Several service robots on the market, which are responsible for interacting with people, such as Pepper, already possess interaction technologies. Future research in this field often focuses on robots in healthcare environments, which are in direct contact with humans, for example, for feeding purposes. Current approaches need to be further developed, e.g., by enhancing the interaction capabilities. Also in this area, evaluations need to be conducted in order to improve the systems, up to a standard that will facilitate implementation. The research on brain-robot interaction provides promising possibilities. Here, of course, there is still space for further research.

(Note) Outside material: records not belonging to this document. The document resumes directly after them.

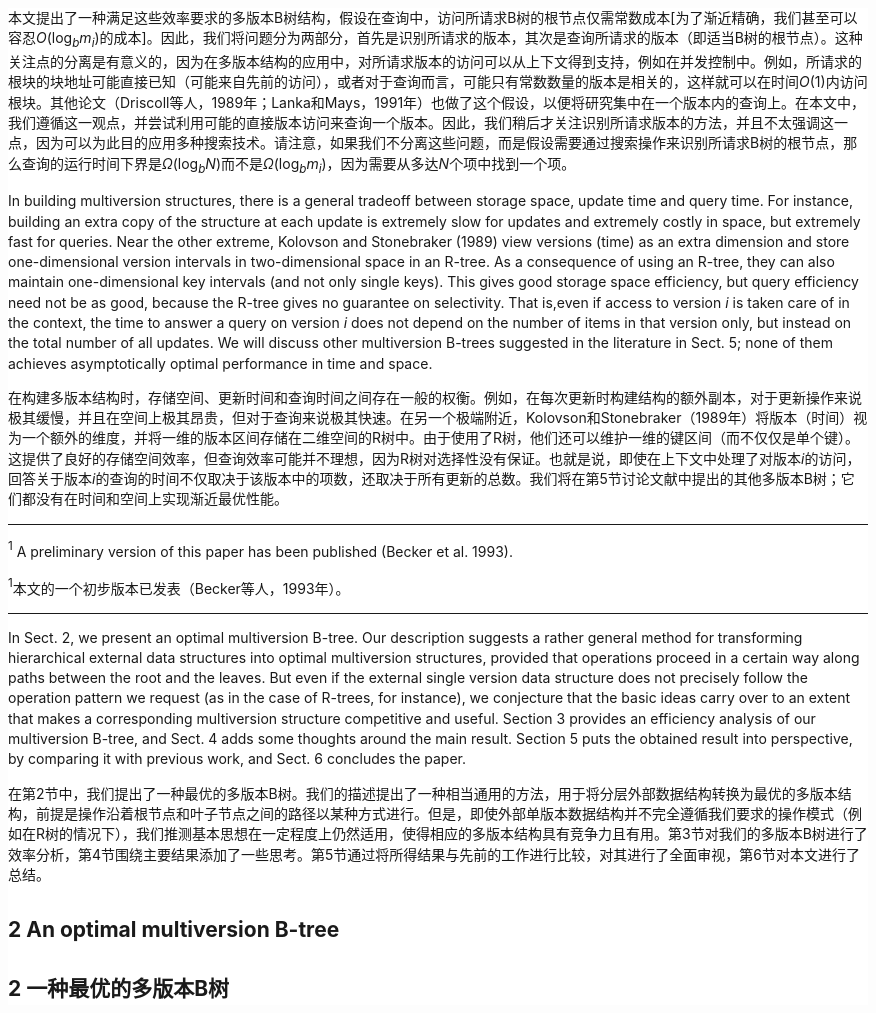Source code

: 本文提出了一种满足这些效率要求的多版本B树结构，假设在查询中，访问所请求B树的根节点仅需常数成本[为了渐近精确，我们甚至可以容忍$O\left( {{\log }_{b}{m}_{i}}\right)$的成本]。因此，我们将问题分为两部分，首先是识别所请求的版本，其次是查询所请求的版本（即适当B树的根节点）。这种关注点的分离是有意义的，因为在多版本结构的应用中，对所请求版本的访问可以从上下文得到支持，例如在并发控制中。例如，所请求的根块的块地址可能直接已知（可能来自先前的访问），或者对于查询而言，可能只有常数数量的版本是相关的，这样就可以在时间$O\left( 1\right)$内访问根块。其他论文（Driscoll等人，1989年；Lanka和Mays，1991年）也做了这个假设，以便将研究集中在一个版本内的查询上。在本文中，我们遵循这一观点，并尝试利用可能的直接版本访问来查询一个版本。因此，我们稍后才关注识别所请求版本的方法，并且不太强调这一点，因为可以为此目的应用多种搜索技术。请注意，如果我们不分离这些问题，而是假设需要通过搜索操作来识别所请求B树的根节点，那么查询的运行时间下界是$\Omega \left( {{\log }_{b}N}\right)$而不是$\Omega \left( {{\log }_{b}{m}_{i}}\right)$，因为需要从多达$N$个项中找到一个项。

In building multiversion structures, there is a general tradeoff between storage space, update time and query time. For instance, building an extra copy of the structure at each update is extremely slow for updates and extremely costly in space, but extremely fast for queries. Near the other extreme, Kolovson and Stonebraker (1989) view versions (time) as an extra dimension and store one-dimensional version intervals in two-dimensional space in an R-tree. As a consequence of using an R-tree, they can also maintain one-dimensional key intervals (and not only single keys). This gives good storage space efficiency, but query efficiency need not be as good, because the R-tree gives no guarantee on selectivity. That is,even if access to version $i$ is taken care of in the context, the time to answer a query on version $i$ does not depend on the number of items in that version only, but instead on the total number of all updates. We will discuss other multiversion B-trees suggested in the literature in Sect. 5; none of them achieves asymptotically optimal performance in time and space.

在构建多版本结构时，存储空间、更新时间和查询时间之间存在一般的权衡。例如，在每次更新时构建结构的额外副本，对于更新操作来说极其缓慢，并且在空间上极其昂贵，但对于查询来说极其快速。在另一个极端附近，Kolovson和Stonebraker（1989年）将版本（时间）视为一个额外的维度，并将一维的版本区间存储在二维空间的R树中。由于使用了R树，他们还可以维护一维的键区间（而不仅仅是单个键）。这提供了良好的存储空间效率，但查询效率可能并不理想，因为R树对选择性没有保证。也就是说，即使在上下文中处理了对版本$i$的访问，回答关于版本$i$的查询的时间不仅取决于该版本中的项数，还取决于所有更新的总数。我们将在第5节讨论文献中提出的其他多版本B树；它们都没有在时间和空间上实现渐近最优性能。

---



${}^{1}$ A preliminary version of this paper has been published (Becker et al. 1993).

${}^{1}$本文的一个初步版本已发表（Becker等人，1993年）。



---

In Sect. 2, we present an optimal multiversion B-tree. Our description suggests a rather general method for transforming hierarchical external data structures into optimal multiversion structures, provided that operations proceed in a certain way along paths between the root and the leaves. But even if the external single version data structure does not precisely follow the operation pattern we request (as in the case of R-trees, for instance), we conjecture that the basic ideas carry over to an extent that makes a corresponding multiversion structure competitive and useful. Section 3 provides an efficiency analysis of our multiversion B-tree, and Sect. 4 adds some thoughts around the main result. Section 5 puts the obtained result into perspective, by comparing it with previous work, and Sect. 6 concludes the paper.

在第2节中，我们提出了一种最优的多版本B树。我们的描述提出了一种相当通用的方法，用于将分层外部数据结构转换为最优的多版本结构，前提是操作沿着根节点和叶子节点之间的路径以某种方式进行。但是，即使外部单版本数据结构并不完全遵循我们要求的操作模式（例如在R树的情况下），我们推测基本思想在一定程度上仍然适用，使得相应的多版本结构具有竞争力且有用。第3节对我们的多版本B树进行了效率分析，第4节围绕主要结果添加了一些思考。第5节通过将所得结果与先前的工作进行比较，对其进行了全面审视，第6节对本文进行了总结。

## 2 An optimal multiversion B-tree

## 2 一种最优的多版本B树
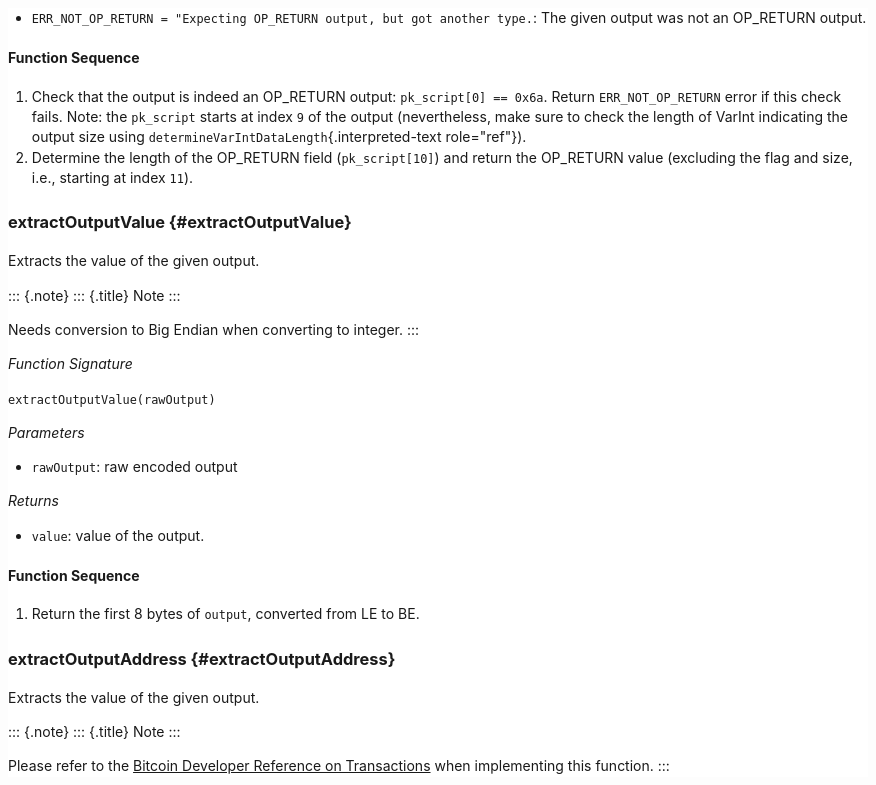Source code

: -   `ERR_NOT_OP_RETURN = "Expecting OP_RETURN output, but got another type.`:
    The given output was not an OP\_RETURN output.

#### Function Sequence

1.  Check that the output is indeed an OP\_RETURN output:
    `pk_script[0] == 0x6a`. Return `ERR_NOT_OP_RETURN` error if this
    check fails. Note: the `pk_script` starts at index `9` of the output
    (nevertheless, make sure to check the length of VarInt indicating
    the output size using `determineVarIntDataLength`{.interpreted-text
    role="ref"}).
2.  Determine the length of the OP\_RETURN field (`pk_script[10]`) and
    return the OP\_RETURN value (excluding the flag and size, i.e.,
    starting at index `11`).

### extractOutputValue {#extractOutputValue}

Extracts the value of the given output.

::: {.note}
::: {.title}
Note
:::

Needs conversion to Big Endian when converting to integer.
:::

*Function Signature*

`extractOutputValue(rawOutput)`

*Parameters*

-   `rawOutput`: raw encoded output

*Returns*

-   `value`: value of the output.

#### Function Sequence

1.  Return the first 8 bytes of `output`, converted from LE to BE.

### extractOutputAddress {#extractOutputAddress}

Extracts the value of the given output.

::: {.note}
::: {.title}
Note
:::

Please refer to the [Bitcoin Developer Reference on
Transactions](https://bitcoin.org/en/transactions-guide#introduction)
when implementing this function.
:::
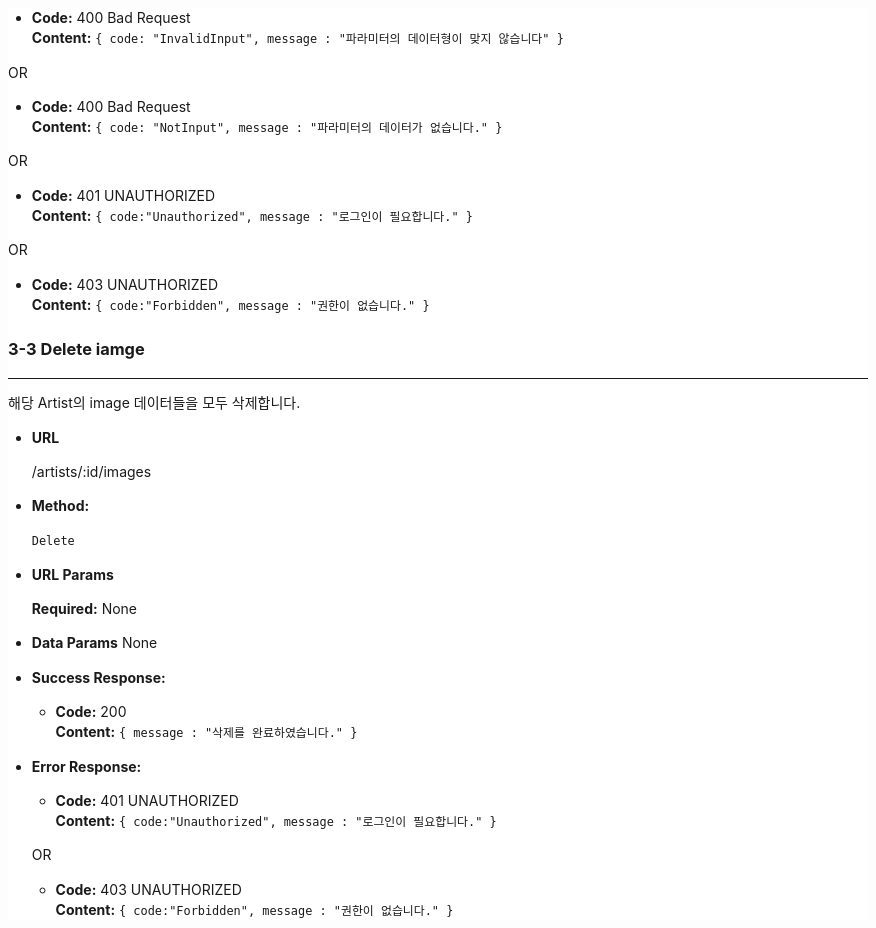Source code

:   * **Code:** 400 Bad Request <br />
    **Content:** `{ code: "InvalidInput", message : "파라미터의 데이터형이 맞지 않습니다" }`

  OR

  * **Code:** 400 Bad Request <br />
    **Content:** `{ code: "NotInput", message : "파라미터의 데이터가 없습니다." }`

  OR

  * **Code:** 401 UNAUTHORIZED <br />
    **Content:** `{ code:"Unauthorized", message : "로그인이 필요합니다." }`

  OR

  * **Code:** 403 UNAUTHORIZED <br />
    **Content:** `{ code:"Forbidden", message : "권한이 없습니다." }`




### 3-3  **Delete iamge**
----
해당 Artist의 image 데이터들을 모두 삭제합니다.

* **URL**

  /artists/:id/images

* **Method:**

  `Delete`

*  **URL Params**

   **Required:**
	 None
* **Data Params**
	None

* **Success Response:**

  * **Code:** 200 <br />
    **Content:**
    `{
      message : "삭제를 완료하였습니다."
    }`

* **Error Response:**

  * **Code:** 401 UNAUTHORIZED <br />
    **Content:** `{ code:"Unauthorized", message : "로그인이 필요합니다." }`

  OR

  * **Code:** 403 UNAUTHORIZED <br />
    **Content:** `{ code:"Forbidden", message : "권한이 없습니다." }`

Another aspect within this discussion is data privacy. In order to use speech or gesture recognition, data must be acquired. Ensuring privacy and security of this data is an important topic on the way to bringing these interaction technologies into usage. Figueiredo et al., for example, present an approach for ensuring the security and privacy when using cameras, such as the Microsoft Kinect [53].

Conclusions

The review gives an overview of current research concerning human-robot interfaces for different sectors, such as industrial applications or the use as service robots. The discussion whether robots used in a human-robot interaction in an industrial use case results in the statement that they could be defined as industrial or service robots. The authors count them as industrial robots. Summarizing the topic on human-robot interfaces, a greater number of approaches exist regarding human-robot interaction within the area of service robotics than there exists for industrial robotics. However, also for industrial robotics where human and robot work in the same area, the interaction technologies must be improved, because the humans need to be able to communicate with the robot in an easy or even natural manner. For this, the robot manufacturers need to integrate more interaction technologies in their robots. In order to convince manufacturers to integrate these technologies, more evaluation is required, which presents the additional value of human-robot interaction for the work between human and robot. After this proof, the robot manufacturers can adopt research approaches for human-robot interaction, such as speech, gestures, or improved touch displays.